[PROBLEM TO SOLVE]
When you find the line with "middle mcp: (41, 396)" among the records below, reproduce it and each line after it exactly, ending with the line with "middle pip: (316, 424)".

[Records from a data collection]
○ ○ ○ ○

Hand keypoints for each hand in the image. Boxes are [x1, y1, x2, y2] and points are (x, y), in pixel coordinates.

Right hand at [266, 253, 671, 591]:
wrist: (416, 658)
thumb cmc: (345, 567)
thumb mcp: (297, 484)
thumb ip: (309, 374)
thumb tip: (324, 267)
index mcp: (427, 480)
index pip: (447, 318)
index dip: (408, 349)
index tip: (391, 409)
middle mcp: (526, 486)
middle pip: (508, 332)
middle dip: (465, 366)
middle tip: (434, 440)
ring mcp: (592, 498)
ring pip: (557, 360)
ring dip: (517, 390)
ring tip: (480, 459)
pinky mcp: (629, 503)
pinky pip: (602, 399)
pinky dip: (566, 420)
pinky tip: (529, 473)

○ ○ ○ ○

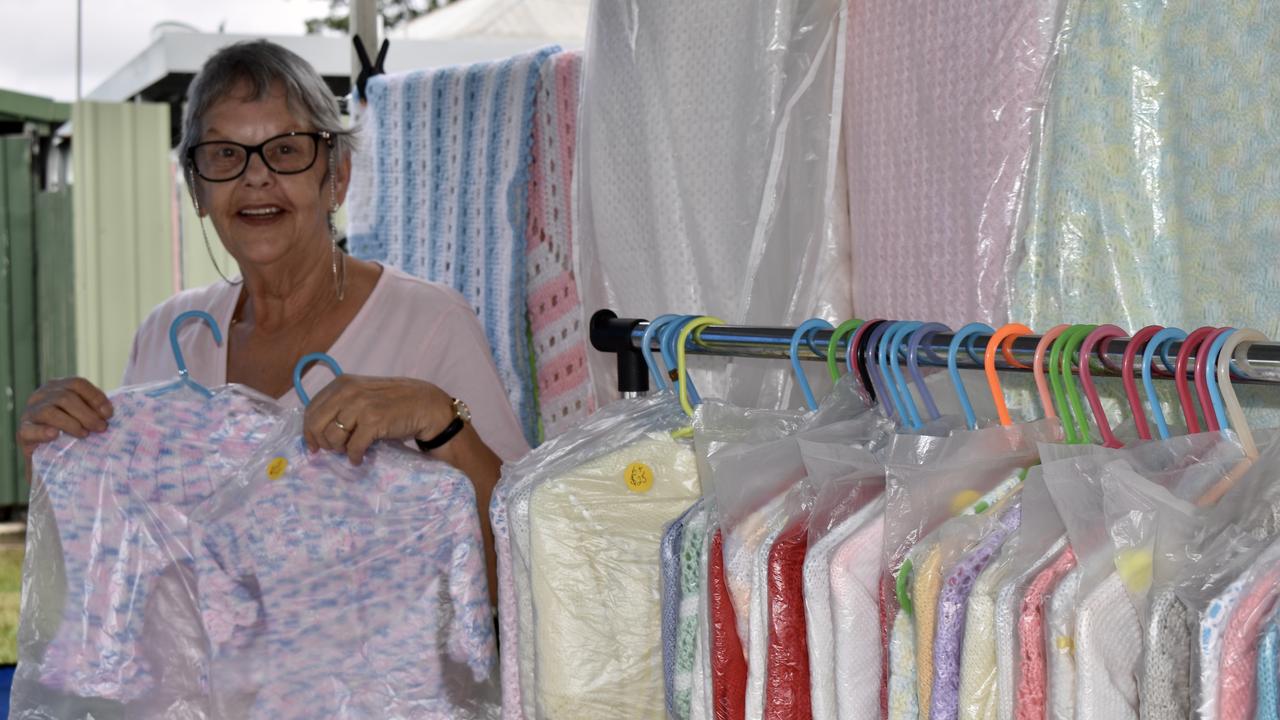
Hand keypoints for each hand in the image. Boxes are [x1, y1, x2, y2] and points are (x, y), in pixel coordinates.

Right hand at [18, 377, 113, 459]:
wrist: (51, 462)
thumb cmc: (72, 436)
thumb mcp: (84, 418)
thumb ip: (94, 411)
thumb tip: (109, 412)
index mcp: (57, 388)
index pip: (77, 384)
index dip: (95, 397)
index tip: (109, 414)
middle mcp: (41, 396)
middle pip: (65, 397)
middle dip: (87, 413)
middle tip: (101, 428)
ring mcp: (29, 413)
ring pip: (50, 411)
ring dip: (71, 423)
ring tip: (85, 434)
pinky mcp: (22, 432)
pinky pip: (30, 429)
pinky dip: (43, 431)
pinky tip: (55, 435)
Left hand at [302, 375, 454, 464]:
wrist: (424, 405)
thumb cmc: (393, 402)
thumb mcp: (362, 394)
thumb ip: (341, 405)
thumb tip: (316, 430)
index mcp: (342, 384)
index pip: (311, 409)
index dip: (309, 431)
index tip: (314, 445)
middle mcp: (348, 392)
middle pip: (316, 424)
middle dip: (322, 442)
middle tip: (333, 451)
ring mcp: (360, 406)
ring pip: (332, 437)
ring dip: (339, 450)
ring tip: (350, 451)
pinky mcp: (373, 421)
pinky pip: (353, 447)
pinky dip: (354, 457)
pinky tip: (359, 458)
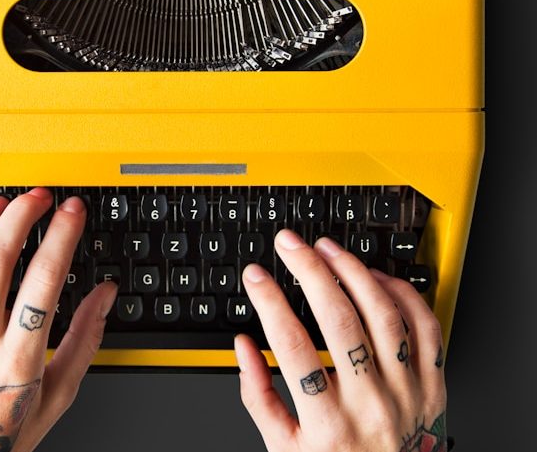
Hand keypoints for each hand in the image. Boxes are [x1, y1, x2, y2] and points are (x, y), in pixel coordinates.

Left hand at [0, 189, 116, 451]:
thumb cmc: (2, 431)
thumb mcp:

○ ○ ○ ○

[SOLVED EXERCISE]
middle mcp: (41, 396)
middle pip: (65, 397)
middle dip: (87, 413)
middle tip: (101, 428)
ring mcp: (29, 413)
ring pip: (50, 411)
ring dip: (71, 423)
ring tip: (85, 434)
pinky mcp: (22, 432)
pinky pip: (30, 429)
pinky dip: (43, 431)
pinky tip: (55, 435)
Left hand at [302, 375, 454, 464]:
wrist: (424, 405)
thumb cmc: (393, 402)
thumb mcp: (362, 394)
thumb ip: (341, 405)
thumb tip: (316, 430)
index mcp: (342, 384)
index pip: (311, 409)
index dip: (309, 431)
index tip: (314, 445)
middle mcp: (348, 392)
middle pip: (316, 424)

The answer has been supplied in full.